You may include this code in any Macintosh application, but you must maintain our copyright notice at the head of each UserLand-supplied source file.

Menu Sharing is Open

We're publishing source code for the client side of the menu sharing protocol, and plan to support menu sharing in all future versions of UserLand Frontier and all other software products developed by or published by UserLand Software.

We believe menu sharing should be an open specification, with freely distributed source code. Everyone wins if it's widely supported on both sides of the equation, by clients (the vast majority of "sharing-aware" programs) and by servers (Frontier, and competitive products).

Icing on the Cake

It makes little or no sense to add menu sharing if an application is only minimally Apple Event-aware. Scripts launched from a shared menu bar must be able to call back into the program to open or close a window, get a value, add a record, dial the phone -- basically to do the types of things the program was designed to do.

Menu sharing, therefore, is like icing on a cake. Once you've added a reasonably complete set of scriptable messages, the next step is to open up your menu bar to allow script writers to insert new commands that are implemented in scripts.

More info

The readme file in the Menu Sharing Toolkit folder includes a step-by-step cookbook on adding menu sharing to a C application; reference information; and a history of the evolution of the protocol, dating back to 1992.

In order to be menu sharing-aware, an application includes the Menu Sharing Toolkit and inserts calls to Toolkit routines in several places: on initialization; in the main event loop; before processing a menu selection and where the user presses cmd-period.

Menu Sharing Toolkit 4.1

You can download the latest release of the Menu Sharing Toolkit from:

ftp://ftp.scripting.com/userland/menuSharingToolkit4.1.sit.hqx

Doug Baron, dougb@chilehead.com says:

The fundamental change (and the motivation for the update) is to allow clients to cleanly handle a server (i.e. Frontier) crash. Along the way we got a new feature that you might be interested in. (I know that Rich Siegel wants it for BBEdit.)
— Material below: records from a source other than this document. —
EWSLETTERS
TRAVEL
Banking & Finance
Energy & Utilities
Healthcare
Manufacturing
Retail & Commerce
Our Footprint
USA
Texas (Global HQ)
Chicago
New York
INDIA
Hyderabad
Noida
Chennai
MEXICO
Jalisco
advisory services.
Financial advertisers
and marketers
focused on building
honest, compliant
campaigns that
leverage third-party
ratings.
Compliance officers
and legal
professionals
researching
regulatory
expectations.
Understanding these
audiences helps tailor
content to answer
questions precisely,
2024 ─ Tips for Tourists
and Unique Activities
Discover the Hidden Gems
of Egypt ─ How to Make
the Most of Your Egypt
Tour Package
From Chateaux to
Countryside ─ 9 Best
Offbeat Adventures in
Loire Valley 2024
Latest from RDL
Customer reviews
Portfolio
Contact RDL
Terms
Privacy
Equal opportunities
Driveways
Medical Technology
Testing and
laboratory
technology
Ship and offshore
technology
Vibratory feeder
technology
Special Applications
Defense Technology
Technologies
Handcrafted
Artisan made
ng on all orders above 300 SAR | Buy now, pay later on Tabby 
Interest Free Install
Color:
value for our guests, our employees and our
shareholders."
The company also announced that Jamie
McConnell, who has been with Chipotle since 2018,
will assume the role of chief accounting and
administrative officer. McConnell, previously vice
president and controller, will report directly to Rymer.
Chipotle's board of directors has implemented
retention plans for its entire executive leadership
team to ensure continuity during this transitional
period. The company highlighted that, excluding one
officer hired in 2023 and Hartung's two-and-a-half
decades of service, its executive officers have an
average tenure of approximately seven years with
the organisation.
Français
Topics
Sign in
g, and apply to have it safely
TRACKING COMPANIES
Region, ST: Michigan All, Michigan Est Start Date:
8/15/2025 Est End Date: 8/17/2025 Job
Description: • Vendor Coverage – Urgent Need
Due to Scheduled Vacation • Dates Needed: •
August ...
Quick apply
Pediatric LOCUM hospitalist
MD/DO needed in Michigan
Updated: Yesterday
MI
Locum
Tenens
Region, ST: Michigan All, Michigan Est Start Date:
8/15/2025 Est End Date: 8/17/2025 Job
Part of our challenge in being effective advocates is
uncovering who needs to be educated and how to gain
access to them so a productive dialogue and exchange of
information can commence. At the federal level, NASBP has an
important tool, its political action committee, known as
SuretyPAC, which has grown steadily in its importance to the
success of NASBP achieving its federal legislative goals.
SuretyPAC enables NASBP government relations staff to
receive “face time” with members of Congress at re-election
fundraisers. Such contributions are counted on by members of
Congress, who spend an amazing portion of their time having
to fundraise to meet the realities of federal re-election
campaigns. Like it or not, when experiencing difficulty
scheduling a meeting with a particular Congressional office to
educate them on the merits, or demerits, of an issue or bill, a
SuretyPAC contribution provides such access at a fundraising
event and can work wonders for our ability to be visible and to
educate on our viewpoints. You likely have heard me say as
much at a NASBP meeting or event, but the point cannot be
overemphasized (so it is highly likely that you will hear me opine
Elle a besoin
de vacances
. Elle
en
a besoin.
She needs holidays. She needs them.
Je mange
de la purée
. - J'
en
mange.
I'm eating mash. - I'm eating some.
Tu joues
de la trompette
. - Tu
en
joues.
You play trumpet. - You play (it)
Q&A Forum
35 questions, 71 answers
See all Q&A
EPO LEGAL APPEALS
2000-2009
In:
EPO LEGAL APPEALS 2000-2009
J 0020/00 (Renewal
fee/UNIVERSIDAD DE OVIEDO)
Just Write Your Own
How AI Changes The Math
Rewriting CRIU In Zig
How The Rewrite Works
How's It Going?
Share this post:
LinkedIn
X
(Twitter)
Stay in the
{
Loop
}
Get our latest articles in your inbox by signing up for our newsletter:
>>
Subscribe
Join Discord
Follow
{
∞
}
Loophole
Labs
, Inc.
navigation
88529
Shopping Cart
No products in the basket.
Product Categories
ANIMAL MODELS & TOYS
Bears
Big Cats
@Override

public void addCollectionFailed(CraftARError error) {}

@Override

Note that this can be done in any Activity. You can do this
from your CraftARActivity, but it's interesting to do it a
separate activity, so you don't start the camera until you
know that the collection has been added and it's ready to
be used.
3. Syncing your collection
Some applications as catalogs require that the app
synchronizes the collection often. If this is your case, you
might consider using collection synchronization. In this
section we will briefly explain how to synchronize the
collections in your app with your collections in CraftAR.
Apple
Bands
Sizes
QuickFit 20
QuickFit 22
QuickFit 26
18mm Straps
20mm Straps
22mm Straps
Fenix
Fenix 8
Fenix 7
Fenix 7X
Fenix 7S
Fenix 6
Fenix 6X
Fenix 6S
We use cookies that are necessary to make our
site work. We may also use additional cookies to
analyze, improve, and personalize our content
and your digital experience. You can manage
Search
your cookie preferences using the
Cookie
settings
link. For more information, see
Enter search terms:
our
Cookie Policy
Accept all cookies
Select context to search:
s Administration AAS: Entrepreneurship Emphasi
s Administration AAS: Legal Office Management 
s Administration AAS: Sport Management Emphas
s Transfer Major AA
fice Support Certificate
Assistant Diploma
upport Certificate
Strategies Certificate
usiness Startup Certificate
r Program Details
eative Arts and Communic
The new features are in effect only if the new SDK is used and Frontier 4.1 or greater is running. Here are the changes:

  1. If the menu sharing server crashes, the SDK will now clean up safely and remove the shared menus.

  2. There are two new optional callbacks: insertmenus and removemenus. The new calls SetMenusInserterCallback and SetMenusRemoverCallback can be used to provide your own routines. They both take a hdlmenuarray.

  3. Menus are now allocated in the client's heap zone. I don't know whether or not this makes any difference, but I thought it might avoid potential compatibility issues.

The new SDK is entirely backward compatible with older versions of Frontier. The matching changes in Frontier are entirely backward compatible with older versions of the SDK. I've tested the new SDK with both a 68K and PPC build of MenuSharer, running with both 68K and PPC versions of Frontier, 4.1 and 4.0.1.